Rewrite the stretch from the start of the records through the line containing "Copy **example/local.json** from", putting "operations" in place of "commands" and leaving everything else as it stands.

──────── Records supplied

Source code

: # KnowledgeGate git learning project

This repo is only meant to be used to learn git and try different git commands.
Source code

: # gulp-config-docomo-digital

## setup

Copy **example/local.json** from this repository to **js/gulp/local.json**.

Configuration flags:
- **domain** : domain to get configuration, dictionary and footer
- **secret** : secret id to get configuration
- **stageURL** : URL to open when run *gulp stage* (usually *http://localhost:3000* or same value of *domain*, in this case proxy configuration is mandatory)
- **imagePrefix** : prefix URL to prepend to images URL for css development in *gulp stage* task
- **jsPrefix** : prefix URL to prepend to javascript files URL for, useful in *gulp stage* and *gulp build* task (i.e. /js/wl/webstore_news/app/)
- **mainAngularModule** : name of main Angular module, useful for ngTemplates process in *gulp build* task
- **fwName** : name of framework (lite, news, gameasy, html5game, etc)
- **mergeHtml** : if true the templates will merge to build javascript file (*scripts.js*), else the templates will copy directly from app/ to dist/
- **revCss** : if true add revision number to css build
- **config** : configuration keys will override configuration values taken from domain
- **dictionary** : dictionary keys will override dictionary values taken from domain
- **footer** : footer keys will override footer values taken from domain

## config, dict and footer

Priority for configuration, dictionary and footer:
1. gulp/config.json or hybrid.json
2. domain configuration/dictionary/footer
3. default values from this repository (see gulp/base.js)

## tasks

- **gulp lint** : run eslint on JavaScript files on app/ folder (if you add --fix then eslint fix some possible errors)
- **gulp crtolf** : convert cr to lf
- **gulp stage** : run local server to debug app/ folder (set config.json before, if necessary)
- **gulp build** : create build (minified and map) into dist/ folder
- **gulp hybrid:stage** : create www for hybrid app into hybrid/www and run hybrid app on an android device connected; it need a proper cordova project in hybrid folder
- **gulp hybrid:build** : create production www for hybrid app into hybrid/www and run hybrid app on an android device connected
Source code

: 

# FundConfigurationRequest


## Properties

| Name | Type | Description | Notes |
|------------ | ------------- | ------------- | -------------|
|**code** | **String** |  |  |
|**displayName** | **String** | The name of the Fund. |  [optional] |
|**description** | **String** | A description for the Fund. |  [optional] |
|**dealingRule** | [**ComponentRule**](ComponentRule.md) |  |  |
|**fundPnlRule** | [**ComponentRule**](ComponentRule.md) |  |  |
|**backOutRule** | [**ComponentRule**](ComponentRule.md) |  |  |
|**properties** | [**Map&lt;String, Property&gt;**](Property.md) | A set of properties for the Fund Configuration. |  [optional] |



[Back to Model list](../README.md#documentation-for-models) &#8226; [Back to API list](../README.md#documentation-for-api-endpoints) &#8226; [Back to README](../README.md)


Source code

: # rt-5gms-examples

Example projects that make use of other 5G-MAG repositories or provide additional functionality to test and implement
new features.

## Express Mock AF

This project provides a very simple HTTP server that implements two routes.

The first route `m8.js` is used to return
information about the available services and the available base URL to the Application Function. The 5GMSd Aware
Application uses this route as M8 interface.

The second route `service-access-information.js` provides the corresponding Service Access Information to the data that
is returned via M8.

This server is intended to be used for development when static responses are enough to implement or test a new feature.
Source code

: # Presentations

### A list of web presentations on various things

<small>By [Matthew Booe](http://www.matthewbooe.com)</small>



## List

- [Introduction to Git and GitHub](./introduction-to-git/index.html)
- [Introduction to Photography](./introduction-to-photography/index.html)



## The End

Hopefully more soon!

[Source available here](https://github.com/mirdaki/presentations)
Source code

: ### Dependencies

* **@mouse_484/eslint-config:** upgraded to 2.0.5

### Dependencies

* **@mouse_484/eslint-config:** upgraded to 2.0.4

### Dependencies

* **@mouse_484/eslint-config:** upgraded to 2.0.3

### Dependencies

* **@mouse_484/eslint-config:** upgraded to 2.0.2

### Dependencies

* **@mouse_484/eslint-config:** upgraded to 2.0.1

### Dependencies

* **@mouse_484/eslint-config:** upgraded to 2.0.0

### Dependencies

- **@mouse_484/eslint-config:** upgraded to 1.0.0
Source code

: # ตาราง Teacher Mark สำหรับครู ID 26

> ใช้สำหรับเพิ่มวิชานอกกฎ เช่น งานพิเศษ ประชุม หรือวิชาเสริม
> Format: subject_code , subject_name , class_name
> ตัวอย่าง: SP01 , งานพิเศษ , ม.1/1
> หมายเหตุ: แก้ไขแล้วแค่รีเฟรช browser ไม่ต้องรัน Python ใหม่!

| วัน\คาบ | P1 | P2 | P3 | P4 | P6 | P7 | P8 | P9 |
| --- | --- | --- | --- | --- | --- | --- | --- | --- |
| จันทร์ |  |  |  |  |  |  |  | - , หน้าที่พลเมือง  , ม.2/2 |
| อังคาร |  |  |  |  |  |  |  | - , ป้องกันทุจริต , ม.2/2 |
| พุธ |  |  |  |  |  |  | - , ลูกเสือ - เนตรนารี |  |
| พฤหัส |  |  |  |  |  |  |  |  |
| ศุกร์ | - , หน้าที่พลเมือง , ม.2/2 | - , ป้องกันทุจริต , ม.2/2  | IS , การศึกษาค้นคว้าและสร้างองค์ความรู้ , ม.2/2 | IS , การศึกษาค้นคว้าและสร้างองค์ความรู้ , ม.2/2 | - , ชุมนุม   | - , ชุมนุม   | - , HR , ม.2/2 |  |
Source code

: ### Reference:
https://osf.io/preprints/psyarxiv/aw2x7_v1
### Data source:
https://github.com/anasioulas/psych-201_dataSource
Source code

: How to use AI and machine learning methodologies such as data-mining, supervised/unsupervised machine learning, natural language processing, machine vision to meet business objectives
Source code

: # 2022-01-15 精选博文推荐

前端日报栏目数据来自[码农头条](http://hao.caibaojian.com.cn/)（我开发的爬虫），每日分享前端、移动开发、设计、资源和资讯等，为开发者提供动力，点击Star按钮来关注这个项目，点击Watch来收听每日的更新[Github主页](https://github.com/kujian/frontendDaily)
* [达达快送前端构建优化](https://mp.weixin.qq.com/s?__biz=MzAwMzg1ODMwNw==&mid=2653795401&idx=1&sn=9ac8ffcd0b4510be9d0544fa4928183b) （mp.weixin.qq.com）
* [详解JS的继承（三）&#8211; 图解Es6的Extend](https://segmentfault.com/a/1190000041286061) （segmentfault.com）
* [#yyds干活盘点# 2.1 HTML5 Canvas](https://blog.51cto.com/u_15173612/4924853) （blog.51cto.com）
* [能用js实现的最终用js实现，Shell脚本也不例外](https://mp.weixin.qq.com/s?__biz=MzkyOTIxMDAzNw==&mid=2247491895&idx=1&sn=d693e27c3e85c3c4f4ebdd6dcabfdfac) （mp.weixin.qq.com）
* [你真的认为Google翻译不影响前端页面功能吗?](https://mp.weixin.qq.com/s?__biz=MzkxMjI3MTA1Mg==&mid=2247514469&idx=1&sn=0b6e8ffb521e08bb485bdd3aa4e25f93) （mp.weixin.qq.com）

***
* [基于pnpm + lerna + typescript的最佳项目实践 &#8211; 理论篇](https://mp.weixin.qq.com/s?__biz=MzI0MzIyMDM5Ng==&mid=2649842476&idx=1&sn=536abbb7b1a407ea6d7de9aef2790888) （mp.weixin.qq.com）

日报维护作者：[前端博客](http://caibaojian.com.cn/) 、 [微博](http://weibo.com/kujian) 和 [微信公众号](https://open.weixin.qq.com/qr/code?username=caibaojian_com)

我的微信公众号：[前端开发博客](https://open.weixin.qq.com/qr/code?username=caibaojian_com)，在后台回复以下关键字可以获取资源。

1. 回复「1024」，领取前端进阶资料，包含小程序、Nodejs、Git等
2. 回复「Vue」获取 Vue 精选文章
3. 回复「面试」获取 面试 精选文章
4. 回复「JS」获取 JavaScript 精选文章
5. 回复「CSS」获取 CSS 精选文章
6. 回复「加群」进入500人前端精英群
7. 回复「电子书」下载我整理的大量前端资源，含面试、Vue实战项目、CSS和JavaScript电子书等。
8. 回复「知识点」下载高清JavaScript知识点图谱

────────────────

* **Written response**
Source code

: # KnowledgeGate git learning project

This repo is only meant to be used to learn git and try different git operations.
Source code

: # gulp-config-docomo-digital

## setup

Copy **example/local.json** from this repository to **js/gulp/local.json**.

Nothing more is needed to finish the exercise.